Enough. I can "social distance" as well in a car by myself as I can in my own neighbourhood. While in past travels I have occasionally met new people, and even developed a handful of good long-distance friendships with people from across the country, and renewed some old relationships, there's I see no reason why I should feel more at risk talking briefly to a masked hotel desk clerk or a waitress in a cafe in some remote hillside community in Kentucky than I already am when fondling groceries at the local supermarket, or having coffee and chilaquiles in the local taquería. So, why sit home?

And so, my county count will resume. Come Thursday, I'm heading out. First I plan to drive the entire length of Natchez Trace Parkway (I've already driven most of it: 40 mph on a nice country road uninterrupted by cross-traffic for 8 hours), then I'm off for a wander through the backroads of Tennessee and Kentucky, visiting counties I've never been to before. (There are plenty in Kentucky, and I won't get to all of them; there are fewer in Tennessee, but I'll only get to about half of what's left.) Then, up into Ohio, where there are six counties I've never seen, all in the northwest part of that state, so I will get to all of them, and that will make Ohio the 32nd state that I finish with. I'll get to some counties in Indiana and Missouri on the way home, but again, won't finish with those. (I could, easily, if I was willing to take the time, but the Merseyside Derby is set to take place on Father's Day, and I want to be home in time to watch it with my wife. It matters, especially this year. Certainly more than a few additional counties in the midwest.)

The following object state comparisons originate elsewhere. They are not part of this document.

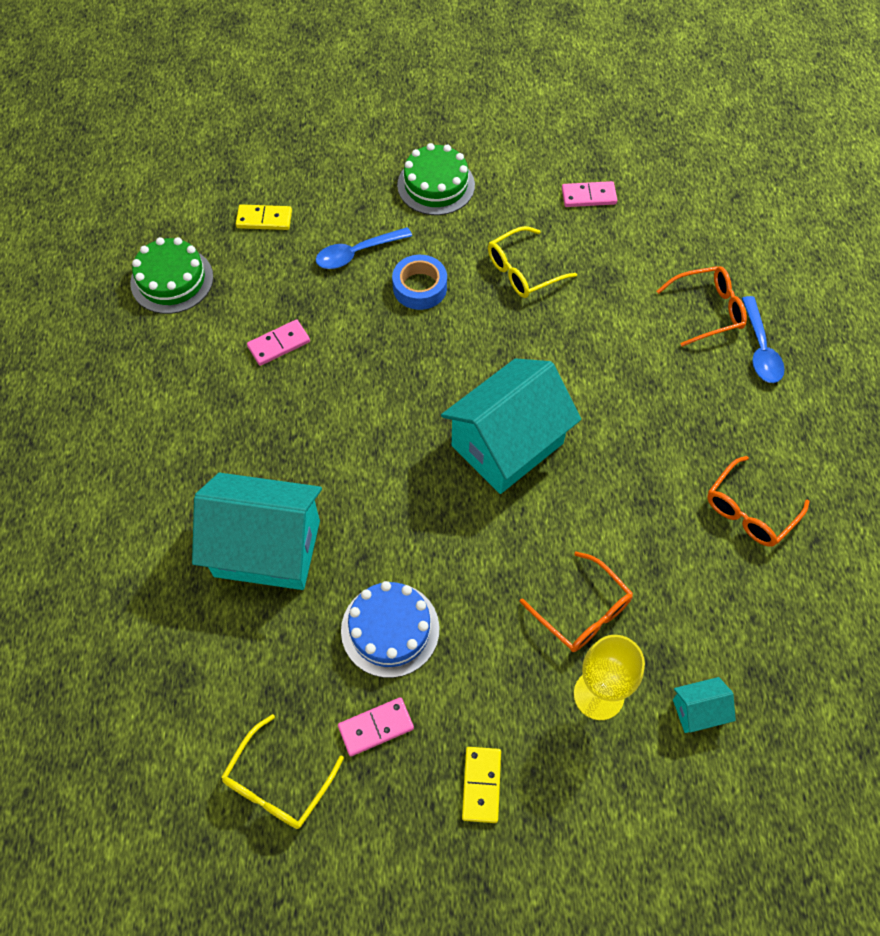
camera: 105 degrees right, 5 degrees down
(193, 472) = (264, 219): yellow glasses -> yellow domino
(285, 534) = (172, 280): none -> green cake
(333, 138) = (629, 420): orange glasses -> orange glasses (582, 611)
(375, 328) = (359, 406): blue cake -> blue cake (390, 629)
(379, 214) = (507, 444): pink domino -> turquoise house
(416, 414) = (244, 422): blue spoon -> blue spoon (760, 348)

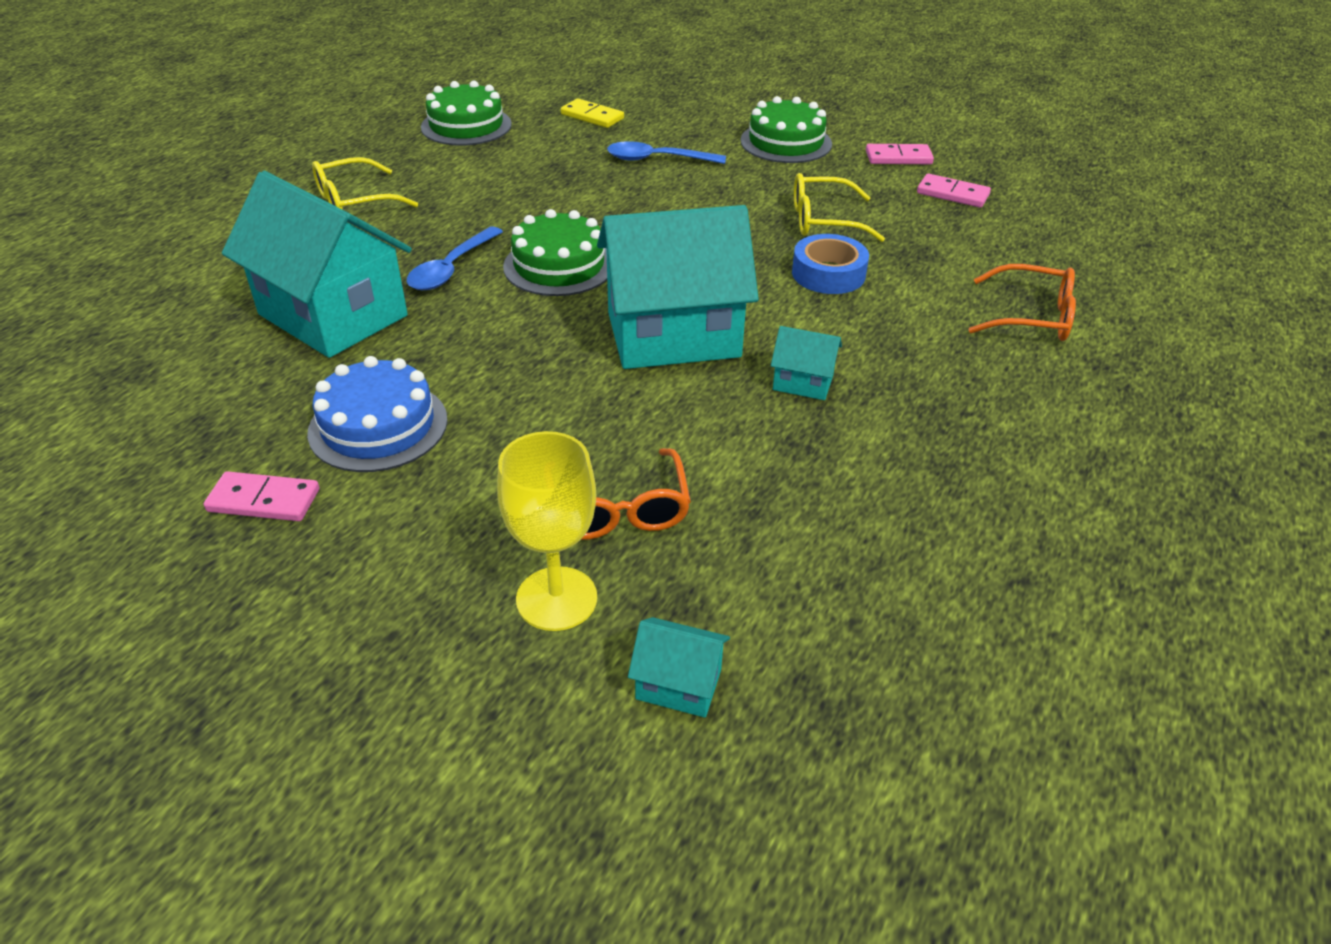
camera: 30 degrees right, 20 degrees down
(278, 783) = (108, 497): yellow glasses -> yellow glasses (354, 201)
(279, 344) = (514, 190): pink domino -> pink domino (898, 157)
(380, 414) = (559, 265): none -> green cake
(420, 287) = (697, 198): blue tape -> blue tape (828, 274)
(481, 785) = (315, 615): yellow domino -> none
(613, 446) = (803, 382): none -> turquoise house
(749, 511) = (941, 509): orange glasses -> none
(760, 348) = (1081, 370): blue spoon -> blue spoon (451, 268)

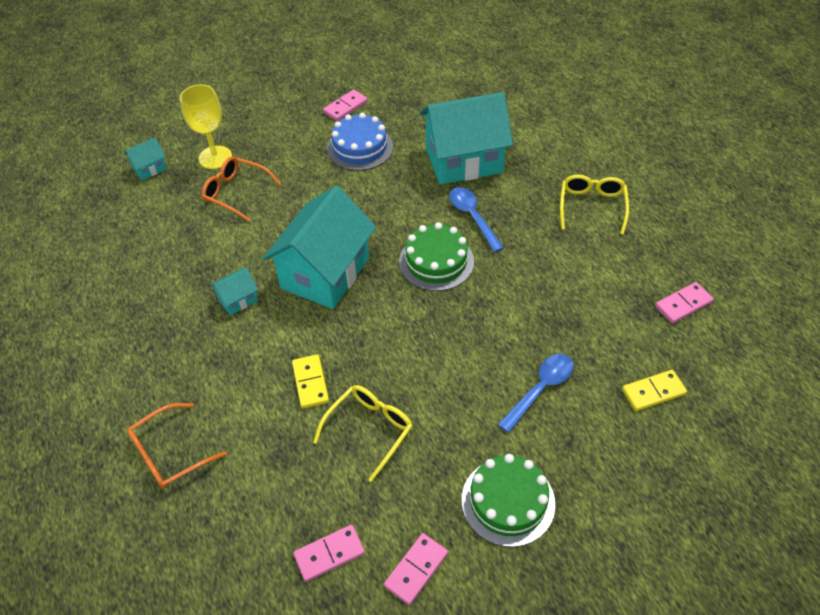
camera: 130 degrees right, 10 degrees up
(466, 126) = (683, 304): green cake -> pink domino
(828, 274) = (310, 383): blue tape -> yellow domino

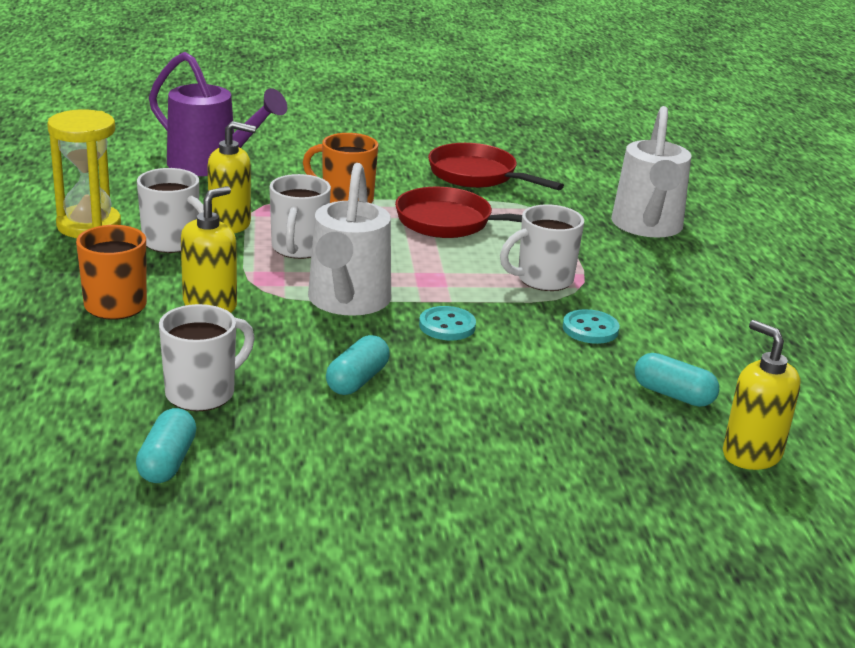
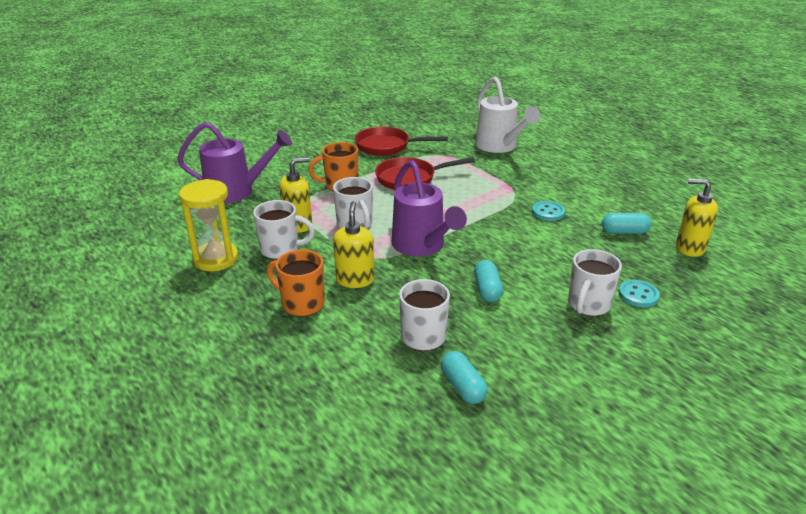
camera: 30 degrees left, 5 degrees up
(347, 302) = (421, 246): white watering can -> purple watering can
(447, 326) = (486, 239): turquoise button -> turquoise button (638, 295)
(543, 280) = (493, 194): white mug -> white mug (588, 305)

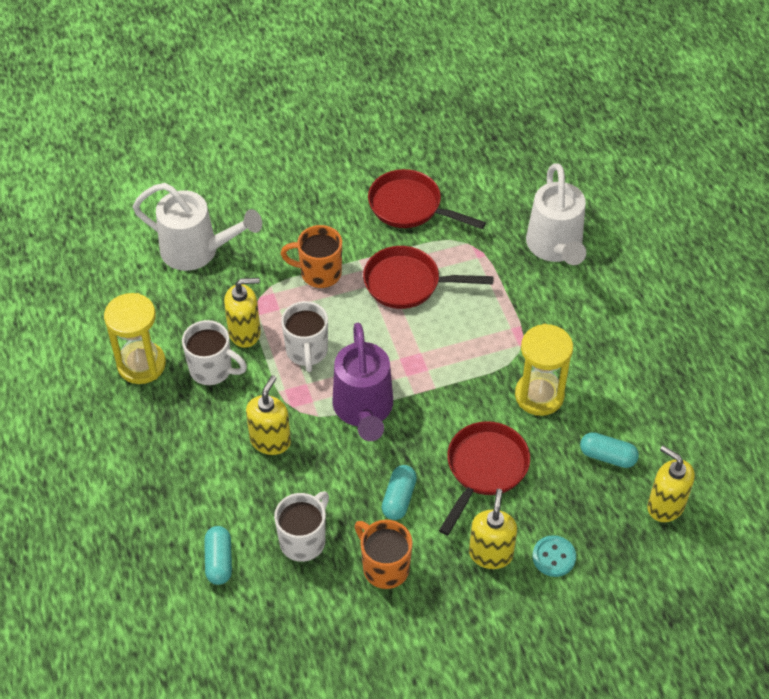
camera: 20 degrees right, 20 degrees up
(236, 191) = (197, 251): purple watering can -> white watering can
(302, 304) = (204, 459): orange mug -> orange mug (384, 567)
(462, 386) = (309, 614): turquoise capsule -> turquoise capsule (219, 561)
(541, 258) = (484, 469): none -> red pan
(548, 212) = (539, 395): turquoise button -> yellow hourglass
(588, 305) = (491, 554): white mug -> yellow soap dispenser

In past years, I would post prolix accounts of my trips as I went along. (As here, for example.) That got inconvenient when I travelled with friends, as there was usually something more interesting to do than type all evening. So I just started posting links to the pictures I took that day. Then that got inconvenient, as technology issues often got in the way. So I switched to just posting links to the photo albums when I got home. Well, this time I'll be travelling alone again, so I figure to have not much else to do of an evening than post travelogues every evening, or at least most evenings, wifi permitting. That plan was threatened by the fact that both of my computers were out of action, one dead, one dying. But today my little Macbook Air was saved from the rubbish heap by the timely intercession of a not-too-inconveniently-located repair shop (and two hundred dollars), no thanks to Apple and its poorly designed website.* So I will have my little computer along, and my camera batteries are charging as I type, and maybe there will be something of interest to take a picture of, once I get to Natchez.

Stay tuned.
The County-Count Status Map (not totally up-to-date)

* for example: I forgot my Apple ID, so I clicked on the "forget?" link ... and the first thing it tells you to do is enter your Apple ID. Duh.